In 2019, Václav Kuna, a seismologist, was perusing recordings from dozens of seismometers at the bottom of the northeast Pacific Ocean, when he kept finding strange noises: one-second chirps, repeating every 30 seconds or so.
This staccato symphony turned out to be the songs of fin whales.
“Because I’m a seismologist, I wasn’t just like, oh, fin whales, that’s cute,” said Dr. Kuna, then a doctoral student at Oregon State University.
Listen to fin whale chirps
He dove deeper into the data and found that these booming cetacean calls were impacting the seafloor. As they did, some of their energy transmitted through the ground as seismic waves, which bounced around the buried rocky expanse before being picked up by those ocean-bottom seismometers.
What Dr. Kuna, now at the Institute of Geophysics of the Czech Academy of Sciences, and John Nabelek of Oregon State would soon discover is that fin whale song can be used to peer into the oceanic crust. Using this biological source of seismicity, they found they could see 8,200 feet below the seafloor, through sediments and the underlying volcanic rock. There would be less need to wait for a tectonic source of seismic waves, or sending a fully crewed, air gun-armed ship into the middle of the ocean to create artificial seismicity and visualize the layer-cake nature of the planet’s underworlds.
“It’s a nice example of how we make use of the data the planet provides for us,” said Jackie Caplan-Auerbach, a seismologist and volcanologist at Western Washington University not involved with the work, which was published Thursday in Science.
Fin whales — 60-ton, 80-foot long, graceful beasts — get their name from the prominent fin on their backs. They are fast swimmers that love to eat krill, schools of tiny fish and squid. And as they swim in groups, they gossip with one another by making booming 189-decibel chirps.
“They’re really loud,” said William Wilcock, a marine geophysicist at the University of Washington who wasn’t involved with the work. “They’re nearly as loud as a big container ship.”
Usually, whale song inconveniences seismologists. Like static on a telephone line, it creates interference that can obfuscate earthquake seismicity, requiring scientists to filter it out.
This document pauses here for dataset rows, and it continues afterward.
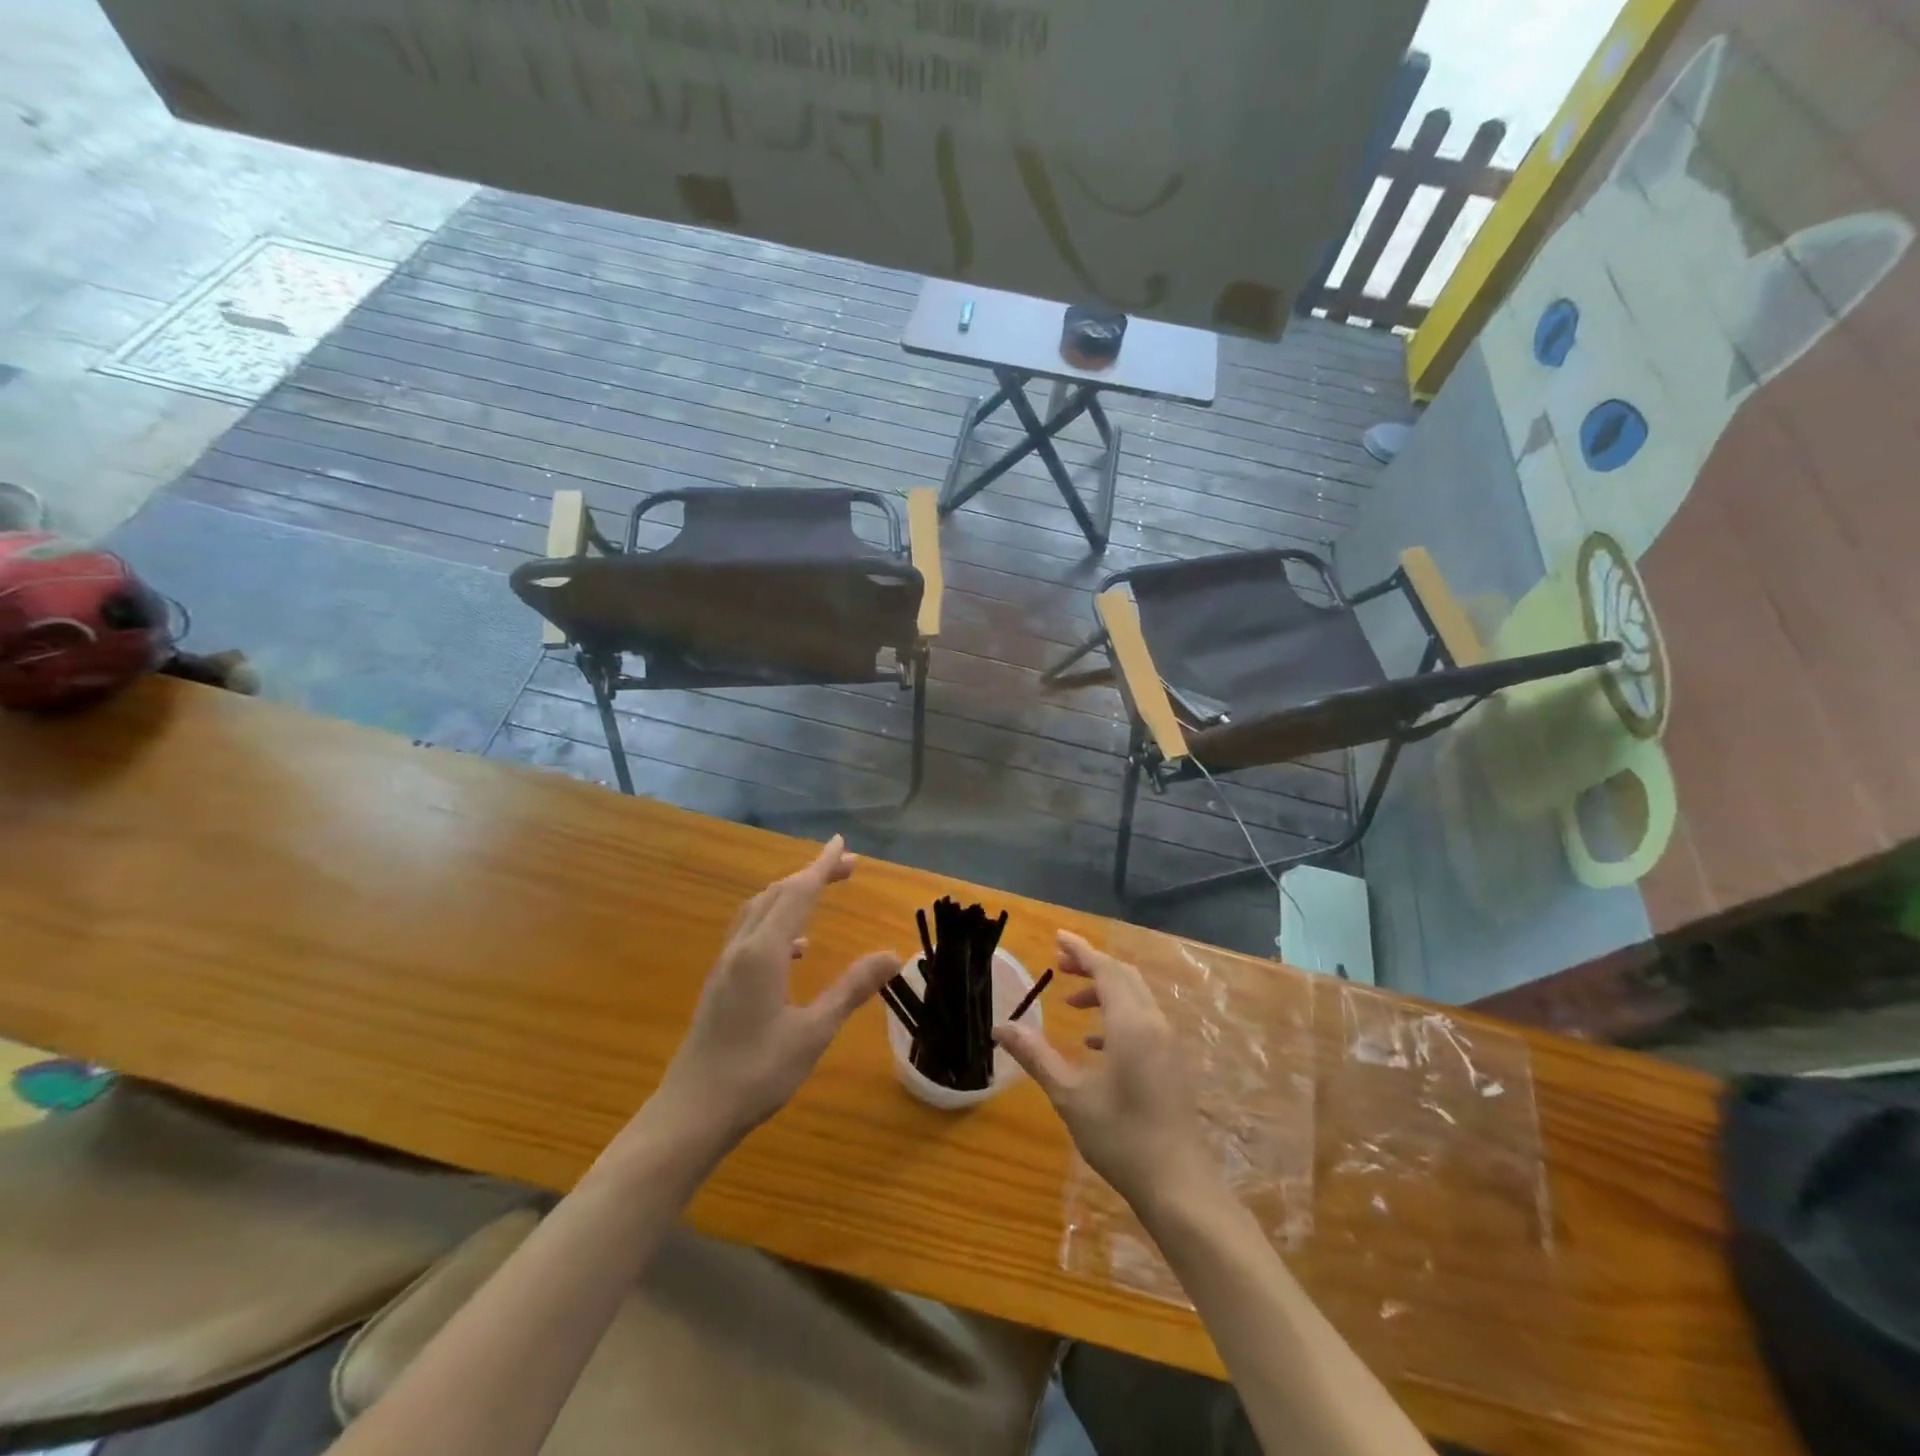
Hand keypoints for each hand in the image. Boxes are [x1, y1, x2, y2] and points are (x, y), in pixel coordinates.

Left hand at [650, 836, 899, 1153]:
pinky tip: (795, 949)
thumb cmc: (756, 1073)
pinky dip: (776, 922)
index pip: (799, 893)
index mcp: (764, 952)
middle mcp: (741, 948)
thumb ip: (851, 989)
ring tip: (820, 895)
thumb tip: (893, 955)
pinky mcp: (720, 983)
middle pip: (777, 894)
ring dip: (790, 894)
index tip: (843, 844)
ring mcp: (725, 965)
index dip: (822, 866)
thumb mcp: (814, 1032)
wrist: (691, 1113)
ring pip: (758, 910)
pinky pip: (749, 933)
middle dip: (811, 874)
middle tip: (847, 868)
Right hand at [994, 931, 1207, 1212]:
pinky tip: (1095, 1041)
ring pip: (1136, 997)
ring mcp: (1168, 1043)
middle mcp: (1154, 1023)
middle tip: (1059, 965)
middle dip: (1091, 965)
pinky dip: (1118, 1014)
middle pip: (1123, 977)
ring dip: (1104, 990)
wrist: (1178, 1185)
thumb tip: (1001, 1027)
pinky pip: (1144, 1019)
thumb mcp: (1069, 1095)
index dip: (1081, 951)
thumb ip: (1036, 1055)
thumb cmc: (1120, 1137)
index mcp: (1131, 1024)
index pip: (1105, 970)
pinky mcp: (1172, 1062)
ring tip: (1071, 1002)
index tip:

“For some of us, it’s just been, ‘ugh, these dang whales are in my data,’” Dr. Caplan-Auerbach said. Humpback whales have interrupted her research in the past on Lō‘ihi Seamount, an underwater Hawaiian volcano. “We had tons and tons of whale song, and to me it was just total noise in my data.”
But as this new study shows, this noise can be used to study the planet’s interior. “And that’s awesome,” she said.
“It’s never going to replace air guns,” Dr. Kuna said. Fin whale seismic waves are somewhat weak, which means their imaging of the subsurface is of relatively low resolution. “But it is a complement. And it’s free.”
Although seismologists are careful to avoid marine life, a recent report detailed just how noisy the oceans have become in recent years as a result of human activity. Finding more ways to use fin whale seismology could mean adding less to the cacophony. “It’s win-win,” Dr. Kuna said.
For this study, the researchers had to determine the location of the fin whales, a bit like searching for the epicenter of an earthquake. They looked at the arrival times of both the whale chirps’ sound waves heading directly to the seismometer and the sound waves ricocheting between the sea surface and the seafloor. The time difference revealed the whale’s distance. Making some reasonable assumptions about the fin whale’s typical swimming depth, they could trace their journeys through the ocean.
This paper may be about the seismological benefits of fin whales, but this method may prove useful to marine ecologists, Dr. Wilcock said. In recent years, seismometers on land have been trying to track elephants and estimate their populations. The same principle could apply to fin whales, animals engendered by climate change, habitat loss and the grim legacy of commercial whaling. And like those elephant-eavesdropping seismometers, machine learning may one day listen for signature fin whale songs and autonomously detect different pods of fin whales, or individuals within those groups.
“We can use the tools of biology to study seismology,” Dr. Caplan-Auerbach said. “And we can use the tools of seismology to study biology.”